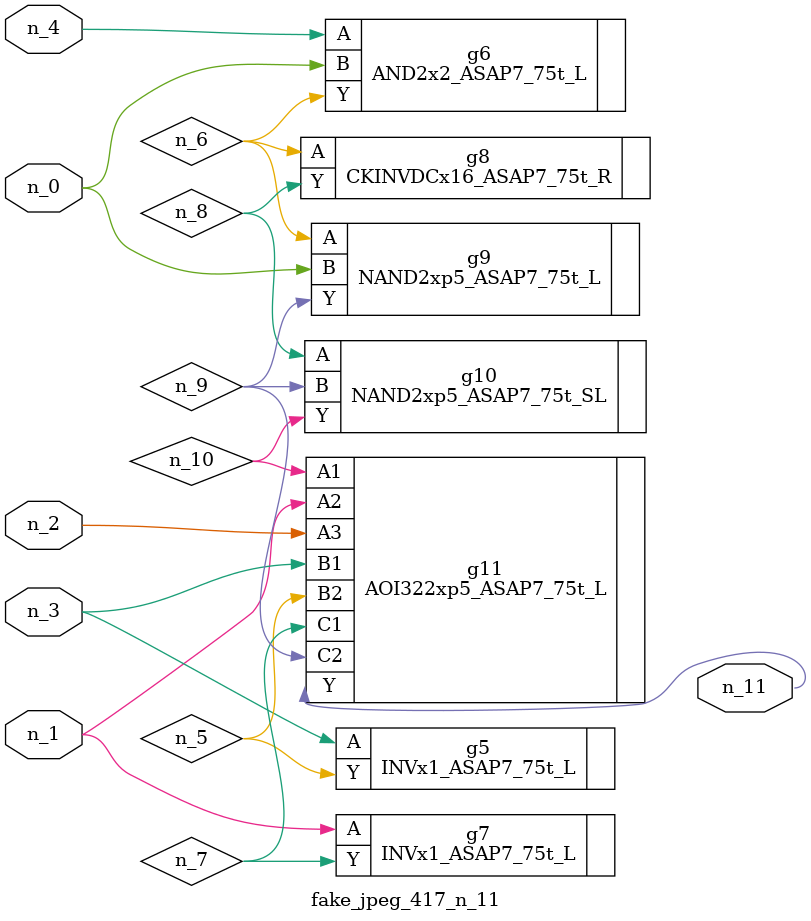
<source format=v>
module fake_jpeg_417_n_11 (n_3, n_2, n_1, n_0, n_4, n_11);

input n_3;
input n_2;
input n_1;
input n_0;
input n_4;

output n_11;

wire n_10;
wire n_8;
wire n_9;
wire n_6;
wire n_5;
wire n_7;

INVx1_ASAP7_75t_L g5 ( 
.A(n_3),
.Y(n_5)
);

AND2x2_ASAP7_75t_L g6 ( 
.A(n_4),
.B(n_0),
.Y(n_6)
);

INVx1_ASAP7_75t_L g7 ( 
.A(n_1),
.Y(n_7)
);

CKINVDCx16_ASAP7_75t_R g8 ( 
.A(n_6),
.Y(n_8)
);

NAND2xp5_ASAP7_75t_SL g10 ( 
.A(n_8),
.B(n_9),
.Y(n_10)
);

NAND2xp5_ASAP7_75t_L g9 ( 
.A(n_6),
.B(n_0),
.Y(n_9)
);

AOI322xp5_ASAP7_75t_L g11 ( 
.A1(n_10),
.A2(n_1),
.A3(n_2),
.B1(n_3),
.B2(n_5),
.C1(n_7),
.C2(n_9),
.Y(n_11)
);


endmodule
</source>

○ ○ ○ ○ ○ ○ ○

◆ EXERCISE DESCRIPTION
Give back the data exactly. Pictures stay out.

◆ RESPONSE BOX
<source format=v>
module fake_jpeg_417_n_11 (n_3, n_2, n_1, n_0, n_4, n_11);

input n_3;
input n_2;
input n_1;
input n_0;
input n_4;

output n_11;

wire n_10;
wire n_8;
wire n_9;
wire n_6;
wire n_5;
wire n_7;

INVx1_ASAP7_75t_L g5 ( 
.A(n_3),
.Y(n_5)
);

AND2x2_ASAP7_75t_L g6 ( 
.A(n_4),
.B(n_0),
.Y(n_6)
);

INVx1_ASAP7_75t_L g7 ( 
.A(n_1),
.Y(n_7)
);

CKINVDCx16_ASAP7_75t_R g8 ( 
.A(n_6),
.Y(n_8)
);

NAND2xp5_ASAP7_75t_SL g10 ( 
.A(n_8),
.B(n_9),
.Y(n_10)
);

NAND2xp5_ASAP7_75t_L g9 ( 
.A(n_6),
.B(n_0),
.Y(n_9)
);

AOI322xp5_ASAP7_75t_L g11 ( 
.A1(n_10),
.A2(n_1),
.A3(n_2),
.B1(n_3),
.B2(n_5),
.C1(n_7),
.C2(n_9),
.Y(n_11)
);


endmodule
</source>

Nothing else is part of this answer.